Japan Geoscience Union Meeting 2022

Presentation information

[E] Oral

S (Solid Earth Sciences ) » S-EM Earth's Electromagnetism

[S-EM14] Electric, magnetic and electromagnetic survey technologies and scientific achievements

Mon. May 23, 2022 10:45 AM - 12:15 PM International Conference Room (IC) (International Conference Hall, Makuhari Messe)

convener:Kiyoshi Baba(Earthquake Research Institute, The University of Tokyo), convener:Tada-nori Goto(Graduate School of Life Science, University of Hyogo), Toshihiro Uchida(0), convener:Yuguo Li(Ocean University of China), Chairperson:Yuguo Li(Ocean University of China), Kiyoshi Baba(Earthquake Research Institute, The University of Tokyo)

12:00 PM - 12:15 PM

[SEM14-12] Automatic Detection of Cylindrical Objects in Radargram Using Faster-Regional-Convolutional Neural Network Algorithm

*Wahyudi Widyatmoko Parnadi1, Warsa Warsa1, Indra Gunawan1, Djoko Santoso1 (1.Department of Geophysical Engineering, Institut Teknologi Bandung)
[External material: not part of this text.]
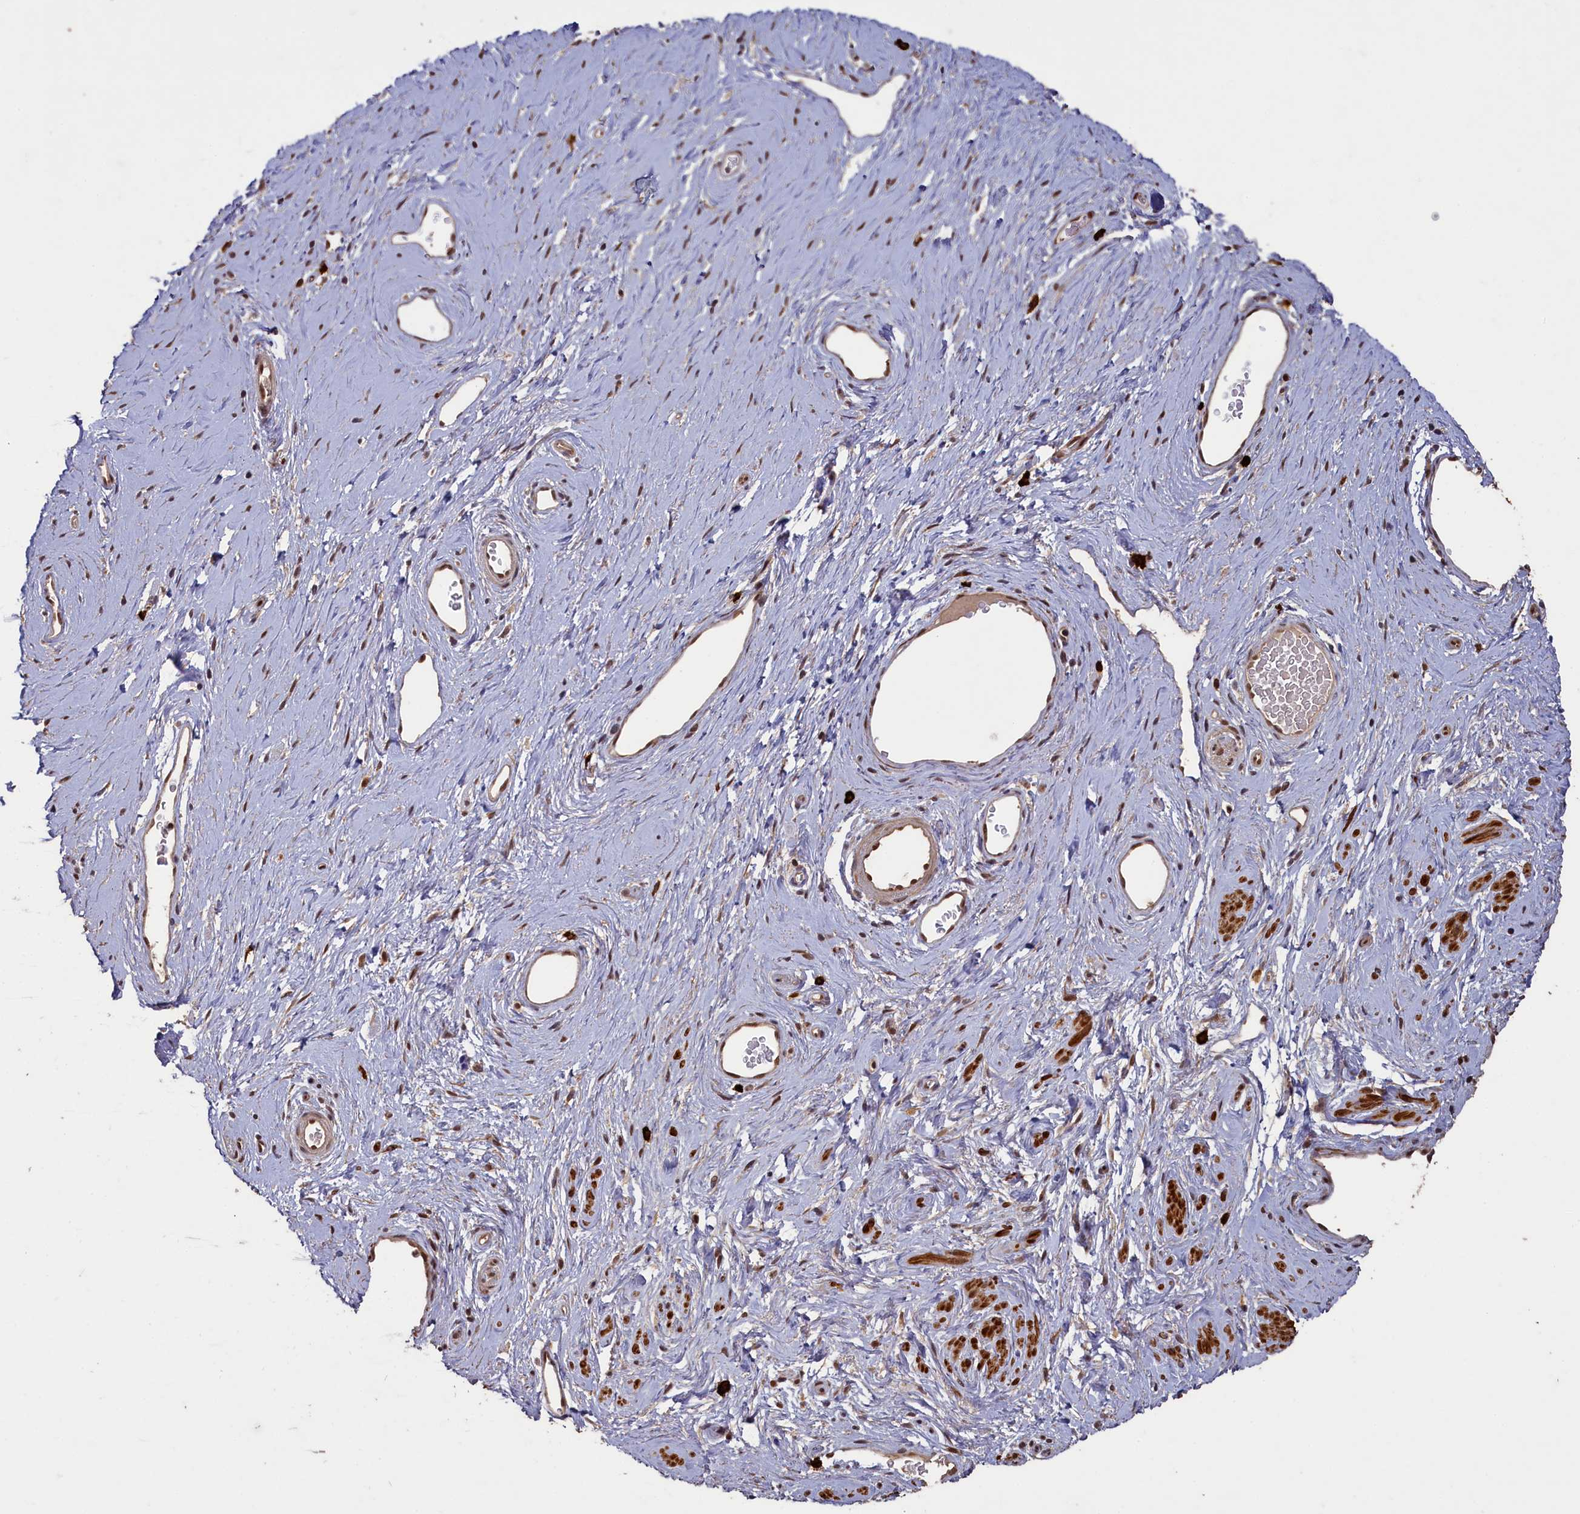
{"staining": {"intensity": "moderate", "quantity": "25%-75%", "location": "cytoplasmic/membranous,nuclear"}, "tissue": "adipose tissue", "cell_type": "Adipocytes", "image_type": "normal", "snomed": [{"axis": "morphology", "description": "Normal tissue, NOS"}, {"axis": "morphology", "description": "Adenocarcinoma, NOS"}, {"axis": "topography", "description": "Rectum"}, {"axis": "topography", "description": "Vagina"}, {"axis": "topography", "description": "Peripheral nerve tissue"}], "caption": "IHC of benign human adipose tissue shows medium levels of moderate cytoplasmic/membranous,nuclear staining in about 25%-75% of adipocytes.", "gene": "NAE1", "patient": {"sex": "female", "age": 71}}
Keywords:Ground-Penetrating Radar, object detection, radargram, Convolutional Neural Network, gprMax

Ground-Penetrating Radar (GPR) is a non-destructive geophysical technique that uses high-frequency electromagnetic waves to image substructures and other man-artificial objects like cylindrical targets. Such cylindrical objects such as pipes and cables show a hyperbolic signal pattern in the GPR section called radargram. The typical shape of the hyperbolic reflections is dependent on the depth and properties contrast of the buried objects and their host material. Identifying such a target is time-consuming and limits the procedure for the later interpretation phase. This paper proposed a new method to automatically detect hyperbola-formed features in the radargram by combining object detection methods and digital image processing techniques. We took three steps of work. The first step was pre-processing and then converting the data to a raster format. In the second step, the so-called Faster-Regional Convolutional Neural Network (Faster R-CNN) model extracted the hyperbola segments as a set of rectangular boundary boxes. The Faster R-CNN was used to train synthetic data simulated by the gprMax software. The third step is to estimate the coordinates of the hyperbola apex using a search window algorithm on a digital image. In this simulation, we used Berlage-wavelet, which offers flexibility to model a quasi-real GPR wavelet. We examined the proposed method with the real dataset from The IFSTTAR Geophysical Test Site. Our study showed the applicability of the proposed technique to the automatic detection of the location of cylindrical objects with a minimal amount of run-time.